(Available data Opens)
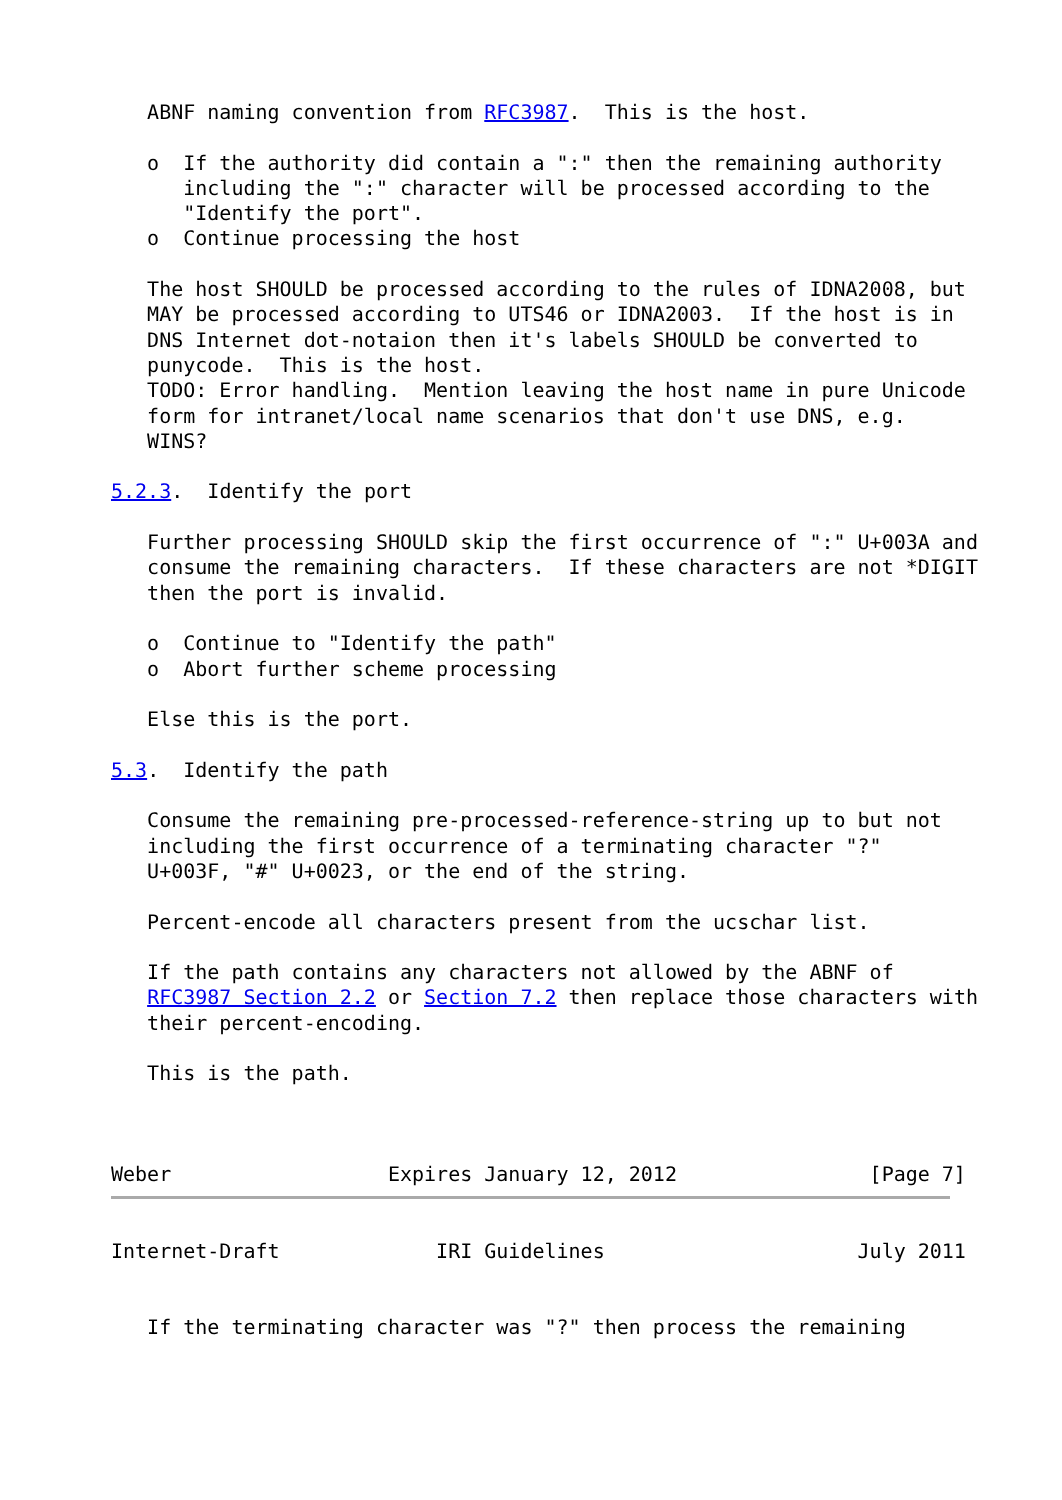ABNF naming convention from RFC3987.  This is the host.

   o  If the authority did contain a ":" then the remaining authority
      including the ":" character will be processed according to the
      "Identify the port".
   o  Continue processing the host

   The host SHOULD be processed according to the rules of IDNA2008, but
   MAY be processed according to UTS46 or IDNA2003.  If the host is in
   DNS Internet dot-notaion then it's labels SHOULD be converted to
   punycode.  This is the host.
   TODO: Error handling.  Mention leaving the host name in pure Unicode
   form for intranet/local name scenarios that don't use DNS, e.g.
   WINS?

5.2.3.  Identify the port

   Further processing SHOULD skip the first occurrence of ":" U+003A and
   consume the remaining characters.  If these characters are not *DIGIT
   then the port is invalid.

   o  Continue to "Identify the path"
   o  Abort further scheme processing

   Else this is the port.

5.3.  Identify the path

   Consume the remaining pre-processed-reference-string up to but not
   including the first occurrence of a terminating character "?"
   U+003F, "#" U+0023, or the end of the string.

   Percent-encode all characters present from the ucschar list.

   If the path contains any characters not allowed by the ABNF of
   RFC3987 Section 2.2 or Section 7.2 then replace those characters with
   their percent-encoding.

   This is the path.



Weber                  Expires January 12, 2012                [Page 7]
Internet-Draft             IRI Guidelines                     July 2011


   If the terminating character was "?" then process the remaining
(Available data Closes)
(Available data Opens)
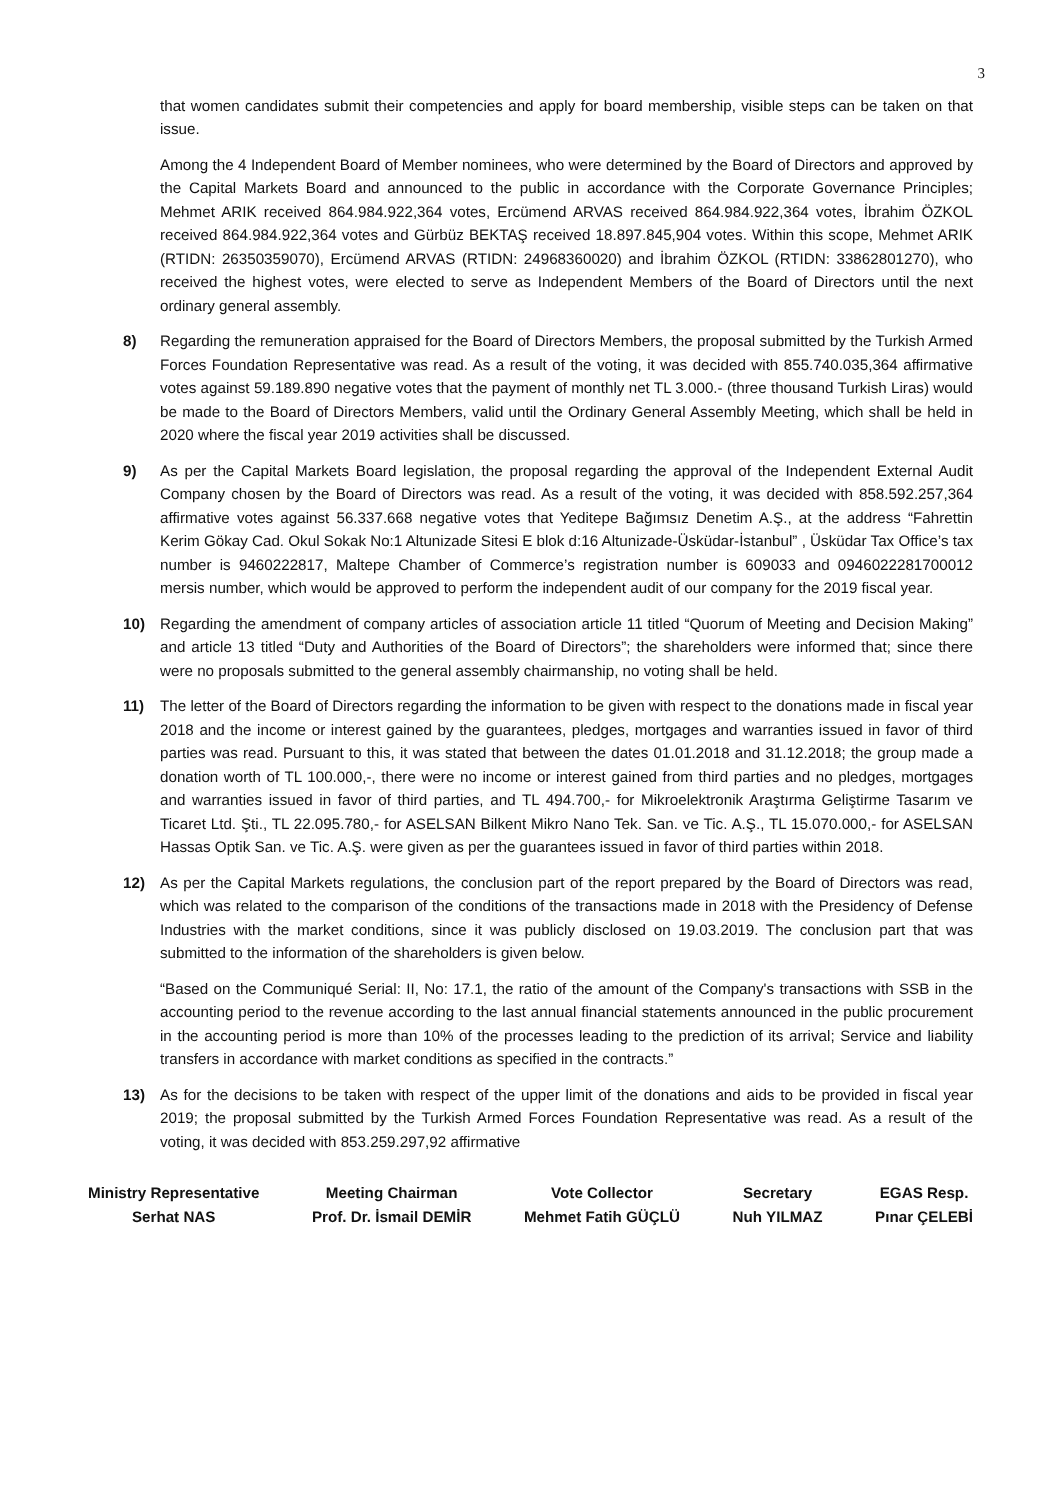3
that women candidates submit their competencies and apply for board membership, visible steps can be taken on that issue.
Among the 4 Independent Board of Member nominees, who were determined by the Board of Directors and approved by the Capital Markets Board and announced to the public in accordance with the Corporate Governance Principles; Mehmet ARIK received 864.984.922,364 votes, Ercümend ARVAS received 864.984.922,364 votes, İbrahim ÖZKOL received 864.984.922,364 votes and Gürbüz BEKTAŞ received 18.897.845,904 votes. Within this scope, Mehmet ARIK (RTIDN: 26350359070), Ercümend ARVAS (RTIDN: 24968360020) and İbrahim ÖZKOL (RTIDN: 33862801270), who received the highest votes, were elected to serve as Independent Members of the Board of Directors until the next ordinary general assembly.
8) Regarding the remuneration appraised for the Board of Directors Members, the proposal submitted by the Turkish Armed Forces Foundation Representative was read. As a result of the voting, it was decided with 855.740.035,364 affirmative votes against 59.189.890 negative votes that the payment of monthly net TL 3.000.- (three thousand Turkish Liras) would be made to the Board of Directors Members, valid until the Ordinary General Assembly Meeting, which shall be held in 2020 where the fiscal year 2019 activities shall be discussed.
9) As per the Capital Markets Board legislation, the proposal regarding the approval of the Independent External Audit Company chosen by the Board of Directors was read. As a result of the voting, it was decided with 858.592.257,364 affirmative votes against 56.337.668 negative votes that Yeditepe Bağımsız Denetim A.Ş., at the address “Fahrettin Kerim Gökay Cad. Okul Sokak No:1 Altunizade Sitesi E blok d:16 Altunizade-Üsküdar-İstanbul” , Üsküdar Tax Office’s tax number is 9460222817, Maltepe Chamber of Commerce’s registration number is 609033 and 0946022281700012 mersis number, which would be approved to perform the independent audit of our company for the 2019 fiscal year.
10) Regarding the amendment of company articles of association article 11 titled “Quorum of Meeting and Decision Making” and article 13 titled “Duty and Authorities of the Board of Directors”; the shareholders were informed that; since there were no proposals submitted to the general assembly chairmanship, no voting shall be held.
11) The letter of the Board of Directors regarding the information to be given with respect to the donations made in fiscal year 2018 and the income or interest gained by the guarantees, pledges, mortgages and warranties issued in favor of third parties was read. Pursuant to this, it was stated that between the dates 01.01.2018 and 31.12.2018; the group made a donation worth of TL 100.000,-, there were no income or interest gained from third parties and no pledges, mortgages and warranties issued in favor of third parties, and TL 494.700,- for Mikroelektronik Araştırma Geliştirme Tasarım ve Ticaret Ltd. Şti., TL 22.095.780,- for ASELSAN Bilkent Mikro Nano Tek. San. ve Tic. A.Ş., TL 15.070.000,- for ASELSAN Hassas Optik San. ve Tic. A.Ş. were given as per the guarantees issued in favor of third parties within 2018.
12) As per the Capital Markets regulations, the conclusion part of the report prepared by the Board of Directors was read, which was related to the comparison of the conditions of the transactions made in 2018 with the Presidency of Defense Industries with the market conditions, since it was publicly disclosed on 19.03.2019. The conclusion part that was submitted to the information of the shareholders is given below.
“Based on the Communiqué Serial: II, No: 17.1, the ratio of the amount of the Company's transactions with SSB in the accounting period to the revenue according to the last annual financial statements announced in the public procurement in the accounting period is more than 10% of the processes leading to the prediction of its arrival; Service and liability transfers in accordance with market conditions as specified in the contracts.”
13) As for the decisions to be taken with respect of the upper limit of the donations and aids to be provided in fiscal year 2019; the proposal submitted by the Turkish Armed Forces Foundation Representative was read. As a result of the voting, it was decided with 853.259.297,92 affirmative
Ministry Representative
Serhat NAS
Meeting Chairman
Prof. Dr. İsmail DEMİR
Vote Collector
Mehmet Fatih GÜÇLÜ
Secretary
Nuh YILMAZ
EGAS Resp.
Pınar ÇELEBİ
(Available data Closes)
Using the data above, set down each line from the line with "ABNF naming convention" to the line with "If the terminating" exactly, both ends included, and leave the pictures behind. Nothing else belongs.

ABNF naming convention from RFC3987.  This is the host.

   o  If the authority did contain a ":" then the remaining authority
      including the ":" character will be processed according to the
      "Identify the port".
   o  Continue processing the host

   The host SHOULD be processed according to the rules of IDNA2008, but
   MAY be processed according to UTS46 or IDNA2003.  If the host is in
   DNS Internet dot-notaion then it's labels SHOULD be converted to
   punycode.  This is the host.
   TODO: Error handling.  Mention leaving the host name in pure Unicode
   form for intranet/local name scenarios that don't use DNS, e.g.
   WINS?

5.2.3.  Identify the port

   Further processing SHOULD skip the first occurrence of ":" U+003A and
   consume the remaining characters.  If these characters are not *DIGIT
   then the port is invalid.

   o  Continue to "Identify the path"
   o  Abort further scheme processing

   Else this is the port.

5.3.  Identify the path

   Consume the remaining pre-processed-reference-string up to but not
   including the first occurrence of a terminating character "?"
   U+003F, "#" U+0023, or the end of the string.

   Percent-encode all characters present from the ucschar list.

   If the path contains any characters not allowed by the ABNF of
   RFC3987 Section 2.2 or Section 7.2 then replace those characters with
   their percent-encoding.

   This is the path.



Weber                  Expires January 12, 2012                [Page 7]
Internet-Draft             IRI Guidelines                     July 2011


   If the terminating character was "?" then process the remaining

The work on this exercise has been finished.